Le Prince évêque
Ne croyez pas un mot de ce que vous intime le visible. La Cathédrale Notre Dame et Saint
Lambert n’a jamais été mise à sac par les révolutionnaires liégeois de la fin du 18ème siècle, la Cathédrale Saint
Lambert n’a jamais été détruite, elle n’est pas ce ramassis de fondations mortes, elle n’est pas
cette grande absente de l'actuelle Place Saint Lambert où, pour imbiber vos yeux de mensonge, sont
plantés ces ridicules ersatz de colonnes en fer censées en figurer abstraitement la nef antique.
La Cathédrale Saint Lambert est demeurée intacte, elle est toujours présente. Pour être à son aise, elle a
simplement choisi de demeurer invisible aux moyennes gens qui ont par trop péché, voilà tout. Seule une poignée
élitaire de doctes ou de mystiques sait qu’elle est toujours dressée là sur la place, démesurément
vaste, majestueuse dans sa roideur gothique et que pointe toujours vers le ciel son orgueilleux double clocher.
Quant au Prince évêque de Liège, qui réside toujours en son Palais, c’est un fils de putain cent fois avéré.
Sa génitrice, dame Ignardie, était déjà si garce et si putassière que les pires arrivistes eux mêmes ne se
risquèrent jamais tenter la duper ou la pénétrer (et quel homme sensé serait allé risquer son appendice dans ses
lèvres ointes de curare et son vagin semblable à une insondable bouche de lamproie).

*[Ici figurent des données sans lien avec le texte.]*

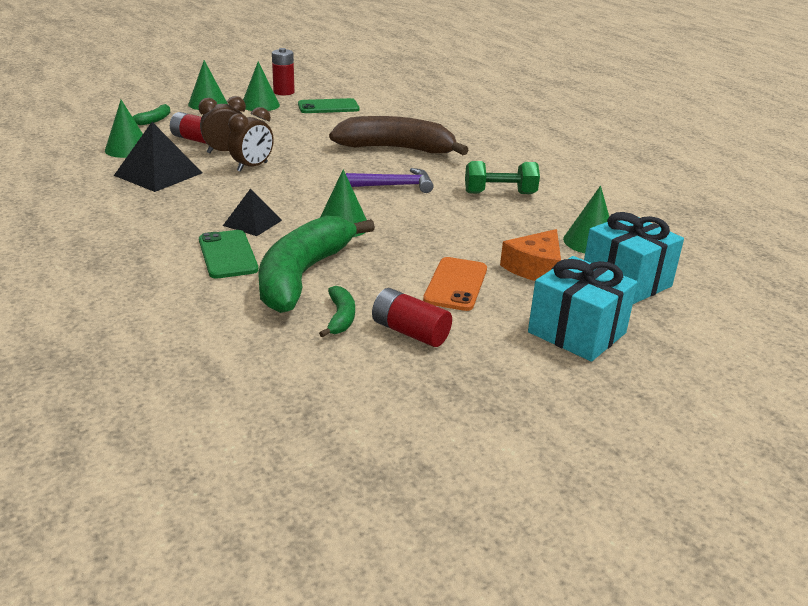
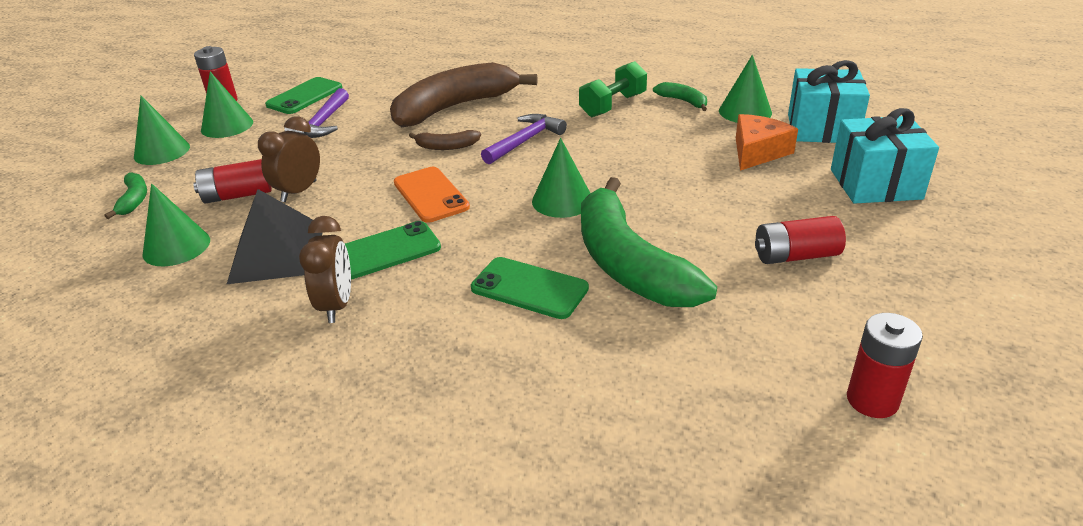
camera: 40 degrees left, 5 degrees up
black pyramid [223,188,282,236] -> none
brown clock [228,107,274,172] -> brown clock moved to [299,216,351,323]
green banana [319,286,355,337] -> green banana moved to [653,82,707,111]
orange phone [423,257,487,311] -> orange phone moved to [394,167,470,223]
orange cheese [500,229,561,281] -> orange cheese turned 135 degrees counterclockwise [736,114,798,171]
none -> purple hammer [284,88,349,138]
none -> green phone [345,221,441,280]
none -> brown banana [409,130,481,150]
none -> red battery [847,313,923,418]

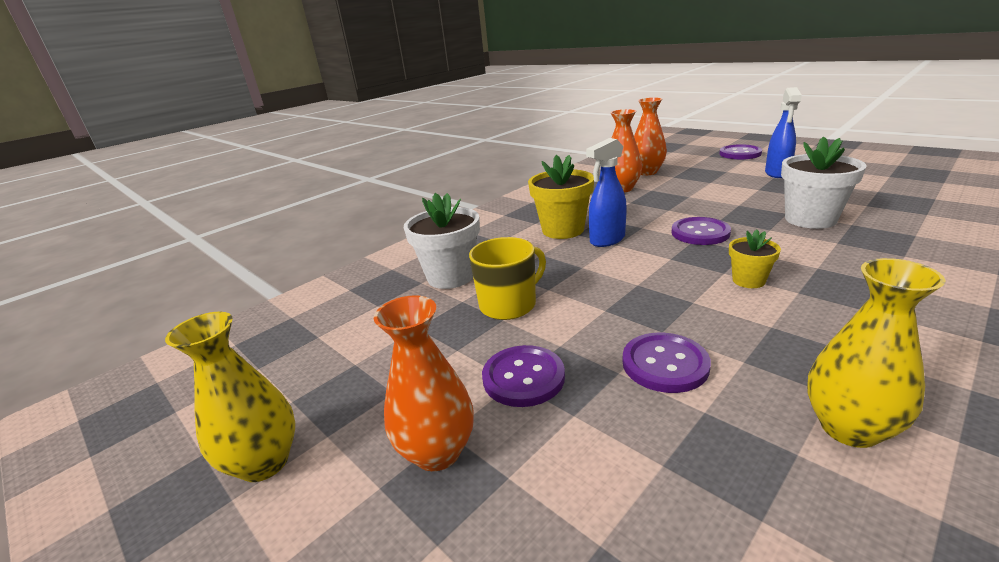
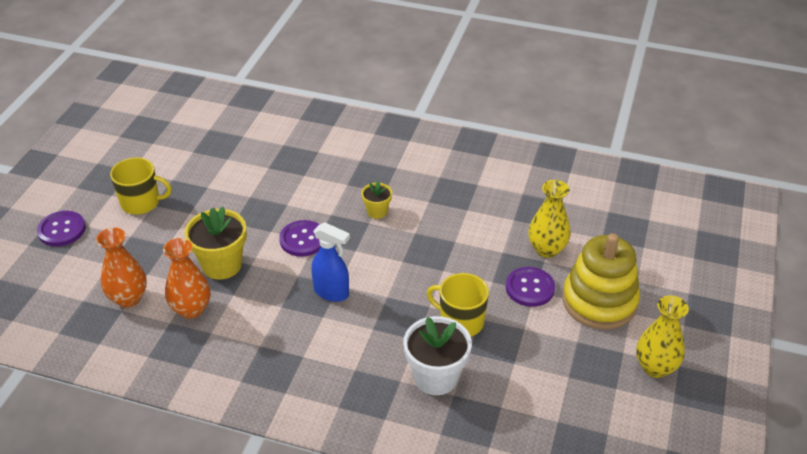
camera: 120 degrees left, 15 degrees up
orange vase [374,295,474,471] -> yellow stacking toy [562,233,640,329]
yellow flower pot [528,155,594,239] -> yellow flower pot moved to [184,207,247,280]
purple button [623,333,711,393] -> none
blue spray bottle [765,87,802,178] -> yellow mug [110,157,172,214]
white flower pot [781,136,867,229] -> none
yellow vase [807,258,945,448] -> yellow vase moved to [528,180,571,258]

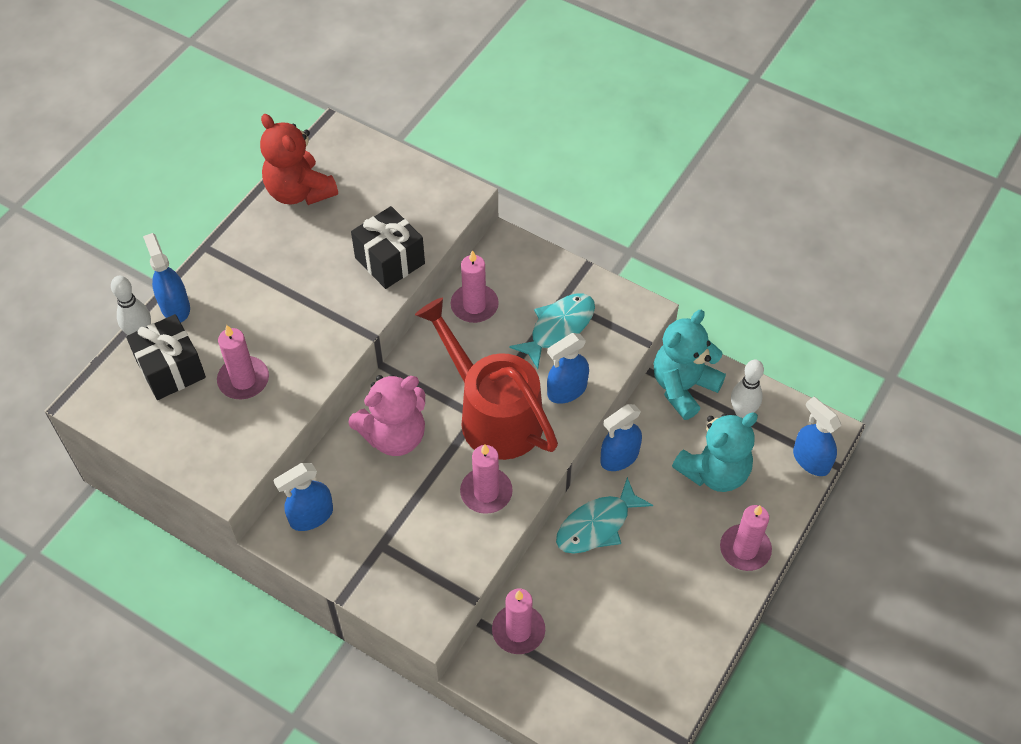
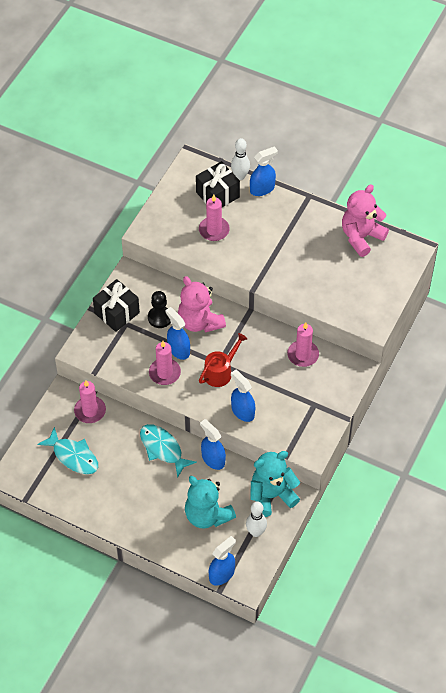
camera: 85 degrees right, 0 degrees up
red teddy bear [260,114,338,205] -> pink teddy bear [342,184,389,257]
blue spray bottle [273,463,333,531] -> blue spray bottle moved to [165,307,190,360]
black gift [351,206,425,289] -> black gift moved to [93,279,140,332]
red watering can [415,298,558,460] -> red watering can [199,333,247,387], size x0.54
turquoise fish [509,294,595,369] -> turquoise fish moved to [38,427,98,474]
turquoise teddy bear [654,310,726,420] -> turquoise teddy bear turned 60 degrees counterclockwise [250,451,300,517]
pink candle [720,505,772,571] -> none
none -> black pawn [148,291,171,328]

Le gueux d’Outre-Meuse ordinaire vous dirait qu’elle maniait (en sa prime jeunesse) son cul à la façon d'une épée
lubrique, et qu’elle y fit passer bien des hommes par le fil dans la région, mais le sujet essentiel demeure ici le
prince...
Fils de putain dans les faits, Le Prince l'est encore plus véritablement dans le comportement. Batifolant dans le luxe
le plus obscène pendant que le petit peuple liégeois crevote dans des labyrinthes de bouges foisonnants
d'immondices, il ne prend jamais si grand plaisir qu'à se faire promener dans son carrosse pailleté d’or fin par
ces ruelles sombres où les enfants malades, les femelles hâves, les travailleurs cholériques, les ribotes et les
ivrognes errent et vomissent comme des damnés; toujours ceint d'une invincible garde de chevaliers teutoniques,
le prince évèque jubile de ces spectaculaires misères à la fenêtre du carrosse et s'empiffre ostensiblement de tartes
au riz, de rôtis de sangliers, de boulettes de boeuf et de gauffres chocolatées sous les yeux des miséreux, ne leur
en concédant pas une seule miette....
Et le peuple Liégeois, bien au fait que ce Prince Promeneur provocateur n’est
autre que le Diable, le peuple liégeois encaisse, tolère et supporte sans mot dire, année après année, comme le
Christ supporta exemplairement les épreuves dans sa traversée du désert. Car tous savent qu’un jour ils seront
délivrés du Prince Evêque, et qu'alors la Cathédrale daignera ré-apparaître à tous.